The nature of indirect costs will very much depend on circumstances, but they will relate to the cost of time, effort and disturbance of daily activity for both the individual concerned and, importantly, their families. In a Participatory Rural Appraisal study carried out in India, 40% of respondents quoted such indirect costs, as the major reason for non-attendance. Here, the cost of lost income to attend treatment for both the individual and their accompanying minder, as well as concerns about the length of recovery time, were given as the main reasons for not accessing services.4 This is particularly interesting because the recovery time for cataract surgery (which if performed early, is only a matter of a few days with ECCE and an IOL implant) is more likely to be affected by associated complications arising from late presentation. As the onset of cataract is painless and is characterised by a slow decline in vision, the pressure of affordability delays the decision to come forward early, thus increasing the risks of complications and, consequently, lengthening the time of recovery and cost to the individual and their families.
Another study in Uganda recorded reasons such as ‘too busy’ to be a major deterrent for accessing services.5 Here the issue is one of ‘opportunity cost’ where in a typically rural subsistence community the meeting of basic living needs, such as food production to feed the family, override all other concerns (like the gradual clouding of vision) which are regarded as non-essential.

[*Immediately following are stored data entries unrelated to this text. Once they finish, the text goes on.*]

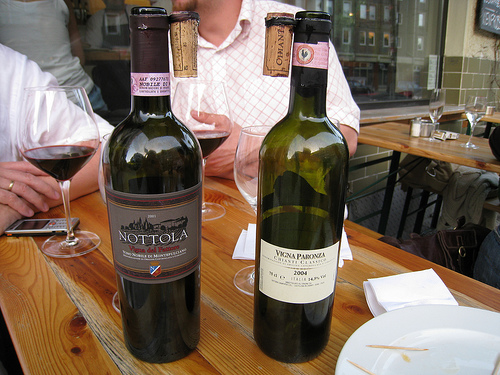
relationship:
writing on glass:
[109, 225, 200, 268] [13, 88, 112, 310]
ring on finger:
[6, 180, 20, 190] [0, 171, 60, 221]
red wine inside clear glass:
[18, 146, 99, 180] [16, 83, 101, 258]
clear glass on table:
[16, 83, 101, 258] [19, 83, 497, 373]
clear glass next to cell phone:
[16, 83, 101, 258] [4, 216, 81, 236]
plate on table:
[319, 285, 498, 372] [1, 172, 496, 373]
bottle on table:
[250, 7, 354, 372] [1, 172, 496, 373]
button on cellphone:
[47, 211, 61, 236] [5, 212, 82, 238]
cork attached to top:
[249, 5, 299, 88] [280, 0, 342, 38]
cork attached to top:
[168, 5, 208, 77] [119, 5, 167, 37]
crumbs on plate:
[392, 348, 422, 367] [324, 298, 499, 373]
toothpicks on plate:
[348, 339, 438, 373] [334, 307, 499, 373]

Once vision deteriorates to a point where daily functions can no longer be performed, the sufferer soon becomes completely dependent on other family members for their sustained well-being. Even at this point where the problem has become obvious, barrier studies have shown that people still may not present for such reasons as ‘no one to accompany them’ or ‘family opposition’. There is no doubt that in many very poor communities, the opportunity cost of a family member accompanying a blind relative to hospital may be too great a price to pay, if the lost time is at the expense of providing the family with basic needs such as food. Elderly people suffering from cataract blindness frequently have little say over how the family resources are utilised and, in this respect, ‘family opposition’ may well be an expression of discrimination, where the family concludes that investment of minimal resources on an ageing relative is of little value when weighed against other competing demands.
As we have seen, the issues of affordability are many and complex and whilst barrier studies show a remarkable similarity of results, it is also true that there will be variation in cost deterrents, depending upon the circumstances of specific situations. The challenge is to design a delivery system that is sensitive and responsive to these cost barriers in order to make eye care more affordable.